* _Instructions for the task_: Repeat the full listing exactly.

[[ Given data, beginning ]]

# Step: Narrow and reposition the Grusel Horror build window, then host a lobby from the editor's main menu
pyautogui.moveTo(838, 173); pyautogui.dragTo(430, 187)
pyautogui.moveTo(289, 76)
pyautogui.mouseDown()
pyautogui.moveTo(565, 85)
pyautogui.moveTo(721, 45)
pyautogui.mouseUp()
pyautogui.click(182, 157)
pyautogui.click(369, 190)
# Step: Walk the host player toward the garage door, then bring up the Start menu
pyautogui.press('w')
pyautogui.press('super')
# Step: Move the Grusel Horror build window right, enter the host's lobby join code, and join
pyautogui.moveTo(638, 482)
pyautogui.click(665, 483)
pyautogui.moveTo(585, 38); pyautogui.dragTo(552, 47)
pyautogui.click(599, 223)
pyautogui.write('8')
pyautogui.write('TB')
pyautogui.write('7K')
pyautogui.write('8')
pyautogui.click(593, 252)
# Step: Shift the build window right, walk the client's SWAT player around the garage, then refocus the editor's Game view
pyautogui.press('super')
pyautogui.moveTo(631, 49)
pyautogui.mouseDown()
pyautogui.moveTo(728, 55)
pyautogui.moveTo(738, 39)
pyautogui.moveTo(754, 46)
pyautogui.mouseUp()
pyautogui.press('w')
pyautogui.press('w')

[[ Given data, end ]]

* _Solution for this exercise_:
# Step: Narrow and reposition the Grusel Horror build window, then host a lobby from the editor's main menu
pyautogui.moveTo(838, 173); pyautogui.dragTo(430, 187)
pyautogui.moveTo(289, 76)
pyautogui.mouseDown()
pyautogui.moveTo(565, 85)
pyautogui.moveTo(721, 45)
pyautogui.mouseUp()
pyautogui.click(182, 157)
pyautogui.click(369, 190)
# Step: Walk the host player toward the garage door, then bring up the Start menu
pyautogui.press('w')
pyautogui.press('super')
# Step: Move the Grusel Horror build window right, enter the host's lobby join code, and join
pyautogui.moveTo(638, 482)
pyautogui.click(665, 483)
pyautogui.moveTo(585, 38); pyautogui.dragTo(552, 47)
pyautogui.click(599, 223)
pyautogui.write('8')
pyautogui.write('TB')
pyautogui.write('7K')
pyautogui.write('8')
pyautogui.click(593, 252)
# Step: Shift the build window right, walk the client's SWAT player around the garage, then refocus the editor's Game view
pyautogui.press('super')
pyautogui.moveTo(631, 49)
pyautogui.mouseDown()
pyautogui.moveTo(728, 55)
pyautogui.moveTo(738, 39)
pyautogui.moveTo(754, 46)
pyautogui.mouseUp()
pyautogui.press('w')
pyautogui.press('w')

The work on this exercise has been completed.